Requirement → The lines you return should be those containing the string "tracijos", taken from the data below.

(Page images and extracted text)
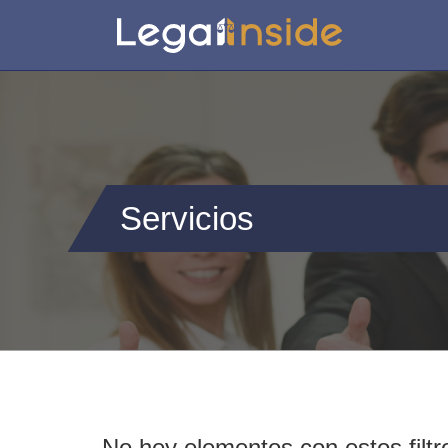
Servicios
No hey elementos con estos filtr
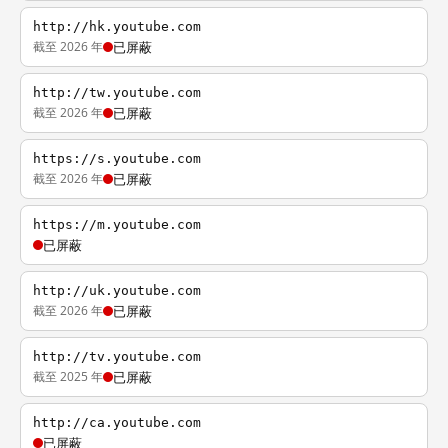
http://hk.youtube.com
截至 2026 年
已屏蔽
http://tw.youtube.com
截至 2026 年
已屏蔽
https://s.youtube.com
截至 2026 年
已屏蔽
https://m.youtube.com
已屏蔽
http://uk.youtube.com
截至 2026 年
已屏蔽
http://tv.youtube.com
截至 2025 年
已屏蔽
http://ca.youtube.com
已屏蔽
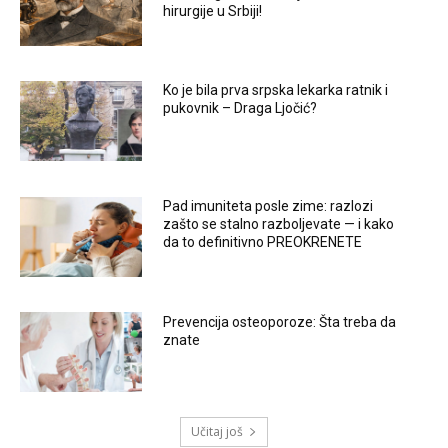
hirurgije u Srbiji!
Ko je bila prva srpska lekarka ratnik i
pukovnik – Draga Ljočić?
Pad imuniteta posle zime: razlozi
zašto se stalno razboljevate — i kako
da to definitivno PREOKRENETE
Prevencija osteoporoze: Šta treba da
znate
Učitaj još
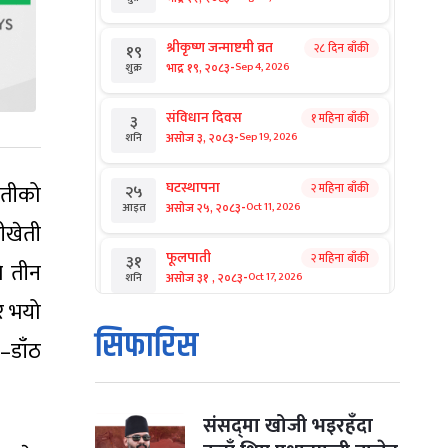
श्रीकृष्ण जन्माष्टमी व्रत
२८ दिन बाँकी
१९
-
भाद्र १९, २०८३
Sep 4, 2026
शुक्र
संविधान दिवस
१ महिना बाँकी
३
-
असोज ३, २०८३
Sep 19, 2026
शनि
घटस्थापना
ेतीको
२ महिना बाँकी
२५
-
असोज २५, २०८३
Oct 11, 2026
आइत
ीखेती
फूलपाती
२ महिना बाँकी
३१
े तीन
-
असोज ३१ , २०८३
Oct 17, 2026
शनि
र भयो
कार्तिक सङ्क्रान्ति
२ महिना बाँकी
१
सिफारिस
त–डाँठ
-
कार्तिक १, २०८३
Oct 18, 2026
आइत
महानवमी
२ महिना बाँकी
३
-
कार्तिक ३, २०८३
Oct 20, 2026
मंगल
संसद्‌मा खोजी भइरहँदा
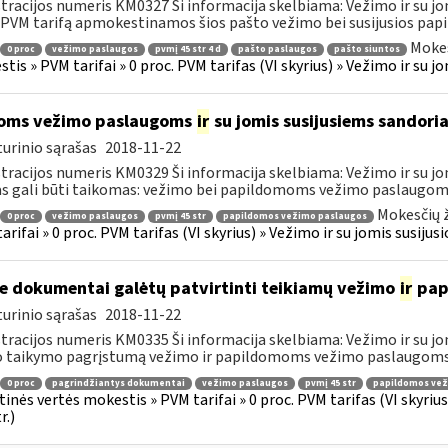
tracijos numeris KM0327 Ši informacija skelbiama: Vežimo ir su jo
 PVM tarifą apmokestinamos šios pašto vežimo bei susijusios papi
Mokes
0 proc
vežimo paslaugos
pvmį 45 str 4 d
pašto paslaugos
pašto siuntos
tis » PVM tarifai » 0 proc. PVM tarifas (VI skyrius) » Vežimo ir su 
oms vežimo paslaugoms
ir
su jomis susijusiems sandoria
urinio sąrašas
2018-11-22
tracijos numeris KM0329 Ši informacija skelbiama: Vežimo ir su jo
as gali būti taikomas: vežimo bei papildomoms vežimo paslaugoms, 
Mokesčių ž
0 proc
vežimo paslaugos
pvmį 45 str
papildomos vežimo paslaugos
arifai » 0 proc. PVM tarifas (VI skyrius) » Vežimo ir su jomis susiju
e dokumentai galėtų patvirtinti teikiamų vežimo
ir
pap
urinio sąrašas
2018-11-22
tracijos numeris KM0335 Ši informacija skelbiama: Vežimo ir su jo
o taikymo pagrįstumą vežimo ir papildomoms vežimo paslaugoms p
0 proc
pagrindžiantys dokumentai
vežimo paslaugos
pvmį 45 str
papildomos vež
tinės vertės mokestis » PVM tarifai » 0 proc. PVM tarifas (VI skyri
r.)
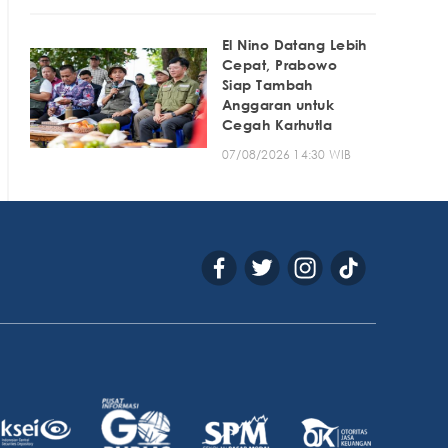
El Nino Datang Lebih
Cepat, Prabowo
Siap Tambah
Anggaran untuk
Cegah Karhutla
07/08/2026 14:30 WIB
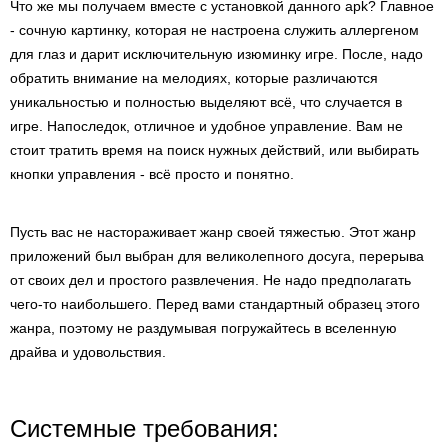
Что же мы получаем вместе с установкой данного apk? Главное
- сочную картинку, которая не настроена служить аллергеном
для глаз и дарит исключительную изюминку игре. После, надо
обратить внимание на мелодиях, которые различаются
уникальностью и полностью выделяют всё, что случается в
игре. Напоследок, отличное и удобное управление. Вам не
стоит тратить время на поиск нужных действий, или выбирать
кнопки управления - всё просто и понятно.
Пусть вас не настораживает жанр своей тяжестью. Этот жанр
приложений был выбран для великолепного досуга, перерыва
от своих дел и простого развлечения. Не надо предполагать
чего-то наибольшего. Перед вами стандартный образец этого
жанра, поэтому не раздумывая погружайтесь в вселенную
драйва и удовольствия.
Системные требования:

Worked solution →
tracijos numeris KM0327 Ši informacija skelbiama: Vežimo ir su jo
tracijos numeris KM0329 Ši informacija skelbiama: Vežimo ir su jo
tracijos numeris KM0335 Ši informacija skelbiama: Vežimo ir su jo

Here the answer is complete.